Markov Constraint as Large Language Model Surrogate
Alexandre Bonlarron, Jean-Charles Régin
TL;DR
This paper introduces the NgramMarkov constraint, a CP-friendly surrogate for Large Language Models that uses a set of n-grams with probabilities provided by an LLM to guide constrained text generation. By replacing direct LLM calls with a log-probability bound across a sequence and employing multiple filtering strategies (Instant, Final, Gliding, and Look-a-head), the approach reduces combinatorial explosion and enables efficient 4-gram and 5-gram generation. Empirical results show substantial pruning of candidate sentences, practical n-gram scoring times around 10 ms on a lightweight French GPT-2 setup, and perplexity-aligned quality trends, though some good solutions may be pruned in higher-order n-grams. The work bridges CP and modern LLMs, offering a scalable method for context-aware, constrained text generation with potential for interactive creativity tools.
Abstract
This paper presents NgramMarkov, a variant of the Markov constraints. It is dedicated to text generation in constraint programming (CP).
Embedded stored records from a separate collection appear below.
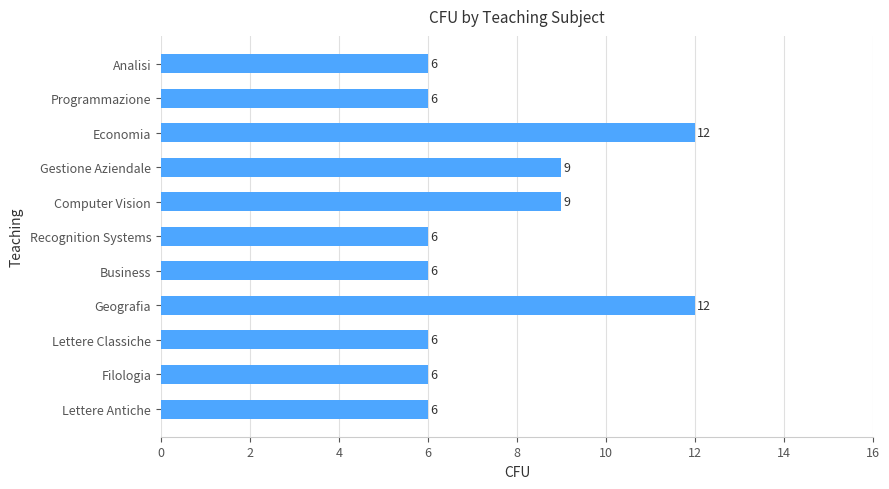

What is the sum of all values?

84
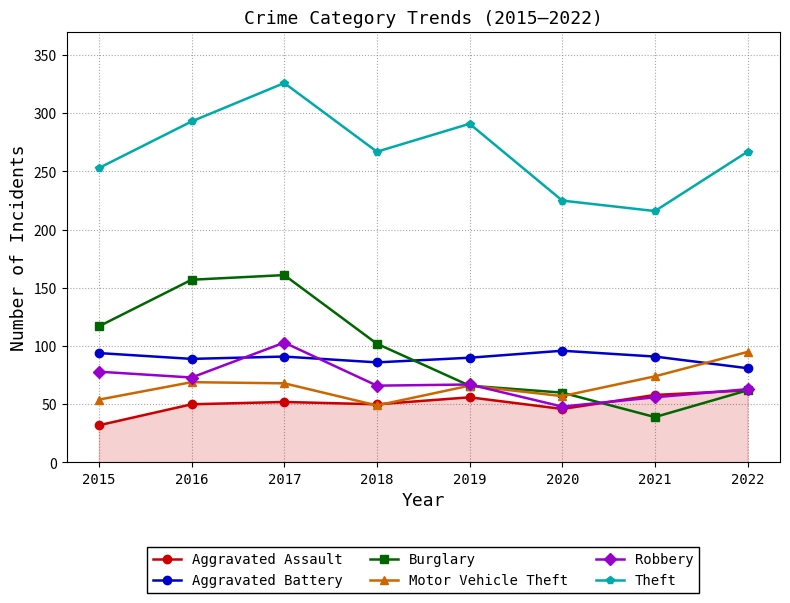

Read the Aggravated Battery value at 2015.

94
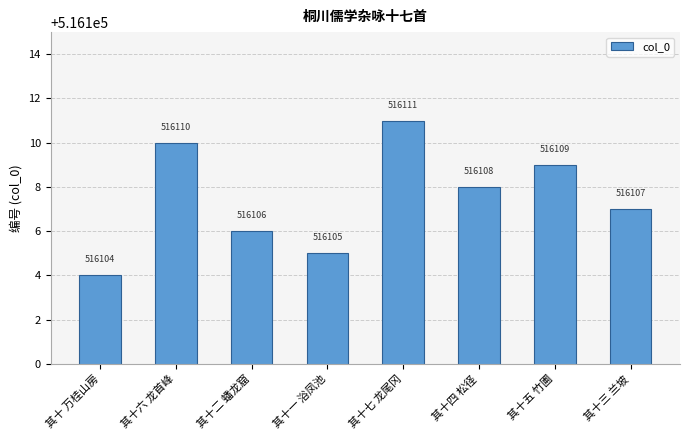

What is the difference between the maximum and second lowest values?

6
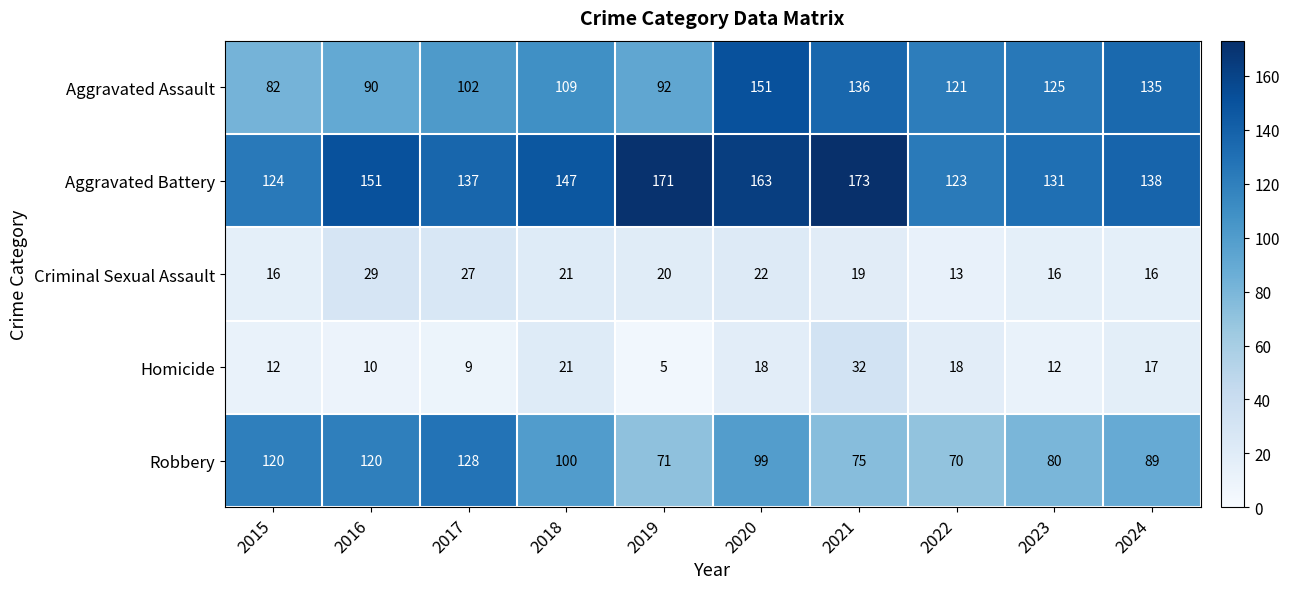

Which series has the largest total across all categories?

Aggravated Battery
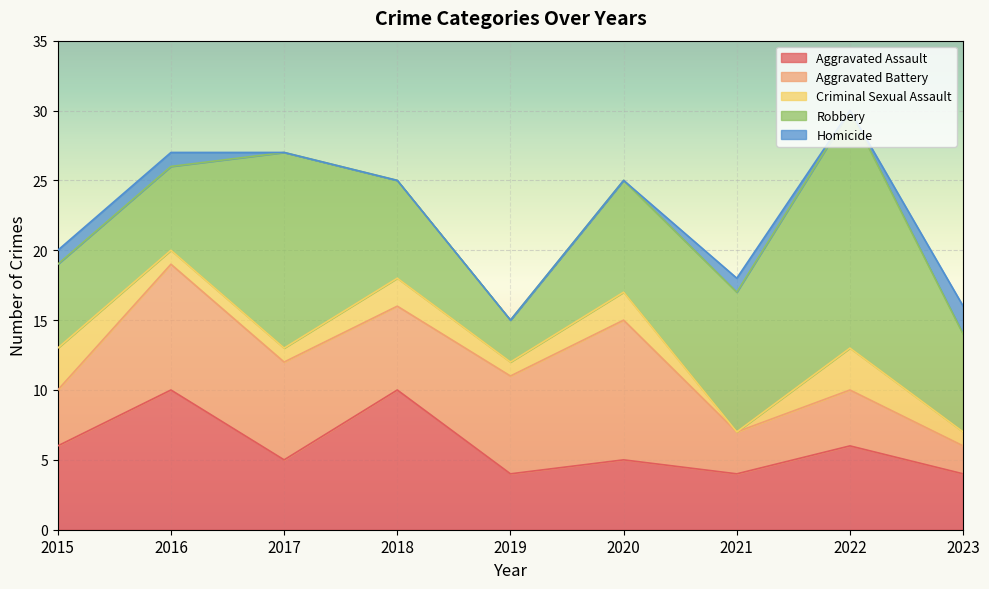

Reading right to left, what are all the values shown in this chart?

Aggravated Assault: 4	6	4	5	4	10	5	10	6
Aggravated Battery: 2	4	3	10	7	6	7	9	4
Criminal Sexual Assault: 1	3	0	2	1	2	1	1	3
Robbery: 7	17	10	8	3	7	14	6	6
Homicide: 2	0	1	0	0	0	0	1	1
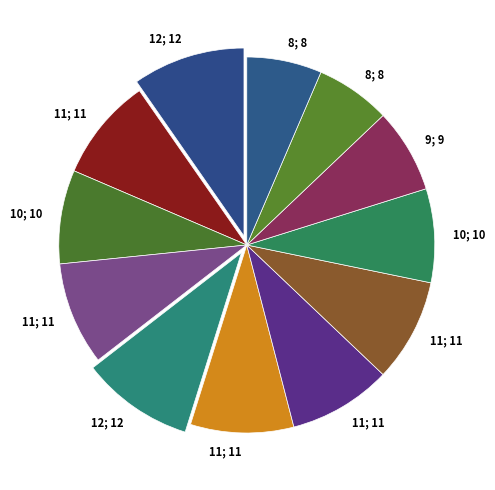

Rank the categories by value from lowest to highest.

8, 8, 9, 10, 10, 11, 11, 11, 11, 11, 12, 12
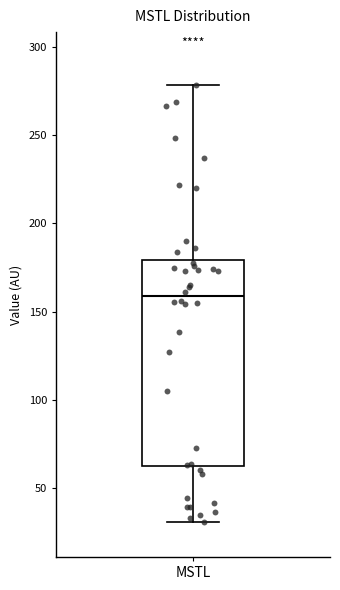

Where does the upper whisker of the box for MSTL end on the y-axis? The values are not printed on the chart, so give them approximately, as read against the axis.

280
It involves a set of n-grams (i.e., sequence of n words) associated with probabilities given by a large language model (LLM). It limits the product of the probabilities of the n-gram of a sentence. The propagator of this constraint can be seen as an extension of the ElementaryMarkov constraint propagator, incorporating the LLM distribution instead of the maximum likelihood estimation of n-grams. It uses a gliding threshold, i.e., it rejects n-grams whose local probabilities are too low, to guarantee balanced solutions. It can also be combined with a "look-ahead" approach to remove n-grams that are very unlikely to lead to acceptable sentences for a fixed-length horizon. This idea is based on the MDDMarkovProcess constraint propagator, but without explicitly using an MDD (Multi-Valued Decision Diagram). The experimental results show that the generated text is valued in a similar way to the LLM perplexity function. Using this new constraint dramatically reduces the number of candidate sentences produced, improves computation times, and allows larger corpora or smaller n-grams to be used. A real-world problem has been solved for the first time using 4-grams instead of 5-grams.